Hoje Jorge Hércules é um legitimo homem de negócios e protetor legal do patrimônio de Enrico Roccato. Mas ele já tinha sido um soldado, um policial e um leão-de-chacára e jamais havia perdido seu olhar vigilante. “Eu vi os dois cornos. Os esquisitões estavam no velório e no enterro. Viram o corpo. Acho que deu tudo certo”.
Enrico ouviu, mas deu mais atenção ao pote de sorvete que devorava. Estávamos sentados em caixotes nesse galpão no Brás. Éramos nós três, os caixotes e um furgão. Isso até a porta do banheiro se abrir. Marco Roccato caminhou de braços abertos, usando a bandeira do Juventus como uma túnica.
“Toque minhas chagas, meu filho”, ele declamou. Enrico levantou os olhos, com falsa reprovação. Eu cuspi todo o meu sorvete. “Esse ai tá sempre rindo, puta merda”, disse o ressuscitado apontando pra mim. “Gabriel, eu tava um defunto bonito?”, respondi que ele aparentava mais saudável no caixão do que o filho dele. “Ah, esse ai tem alergia ao Sol. Você também tá precisando, puta merda. Eu não queria ser a puta que vocês pagam pra comer. Na hora que a bunda de vocês aparece deve ser triste”.

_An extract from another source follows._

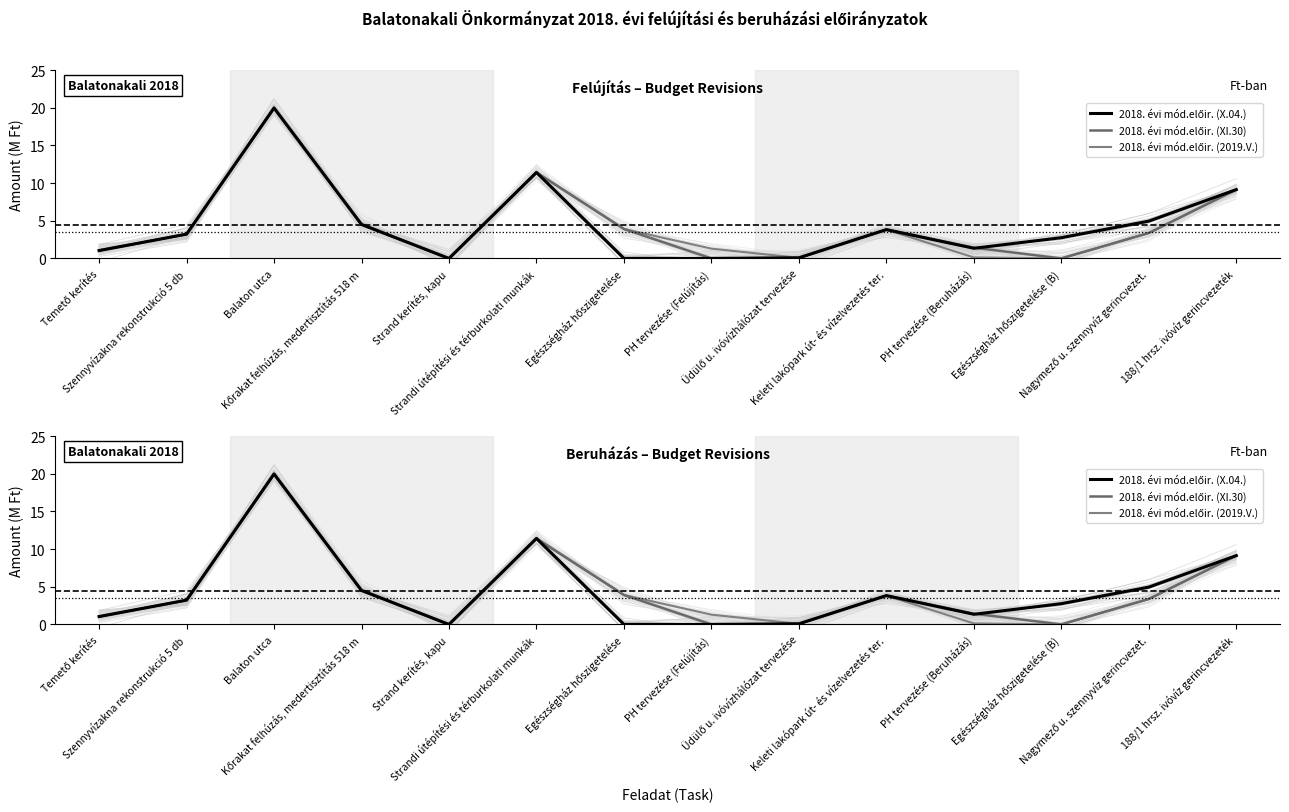

Reading right to left, transcribe all the data shown in this chart.

2018. évi mód.előir. (X.04.): 9.1	5.0	2.8	1.3	3.8	0.1	0.0	0.0	11.4	0.0	4.5	20.0	3.2	1.0
2018. évi mód.előir. (XI.30): 9.1	3.4	0.0	1.4	3.8	0.1	0.0	3.9	11.4	0.0	4.5	20.0	3.2	1.0
2018. évi mód.előir. (2019.V.): 9.1	3.4	0.0	0.1	3.8	0.1	1.3	3.9	11.4	0.0	4.5	20.0	3.2	1.0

Enrico raspou o fundo do pote. “Nem acreditei que você não fudeu com tudo. Tinha certeza que você ia dar risada, soltar um peido ou fazer alguma merda”. O velho riu do moço. “Não filho, nada disso. Já fudi com minha vida toda, ia fuder com a minha morte?”.
O Sr. Roccato havia empreendido um teatro e enterrado 80 quilos de pedra para que a anulação de sua existência perdoasse suas dívidas e dissipasse seus perseguidores. Dezenas de agiotas, policiais corruptos, banqueiros, cafetões e contrabandistas sorriram a doce derrota juntos. O maior de todos os pilantras tinha ido pro saco. Nunca pagaria um centavo. É a vida.
“Sabe filho, queria que todos tivessem a oportunidade de fazer isso o que eu estou fazendo. Faria bem pra sanidade das pessoas morrer e virar outra pessoa, bem longe. Com certeza evitaria enfartos e suicídios”.
“Quando você quiser a gente vai, Marco”, avisou Jorge, encostado na porta traseira do furgão. Marco assentiu e olhou pro seu pirralho com uma expressão estranha. Enrico pareceu intimidado com o olhar e disse meio hesitante. “A mamãe apareceu lá”. Marco sorriu. “Então foi pra te ver. Pra ela, eu já morri faz tempo”.
Enrico sorriu, o pai sorriu de volta. “Ela falou que se mudou da casa. Disse pra eu aparecer”.
“Você devia ir mesmo. Tá muito velho pra ficar com birra da mãe”.
Marco Roccato não vez nenhum discurso de despedida. Não deu nenhuma lição de moral, não fez um balanço da sua vida errática, não pediu absolvição ao filho. Falou casualmente de seu milaborante plano de fuga via navio cargueiro para a Itália e sobre formas de comunicação secreta via email com nomes falsos e mensagens cifradas.
Me deu um abraço e falou “até que enfim engordou filho da puta, tu parecia um frango, aposto que tá comendo mais mulher agora”. Deu um abraço no Enrico e ia entrando no furgão. Então parou.
“Ah, já ia indo embora de túnica” então riu olhando pra bandeira grená. “Puta merda, que time nós fomo escolher. Não ganhamo mais nada. Toma essa tranqueira ai” e a jogou sobre Enrico, cobrindo seu rosto. Depois que o furgão partiu, ele continuou olhando para aquele pano por um tempo.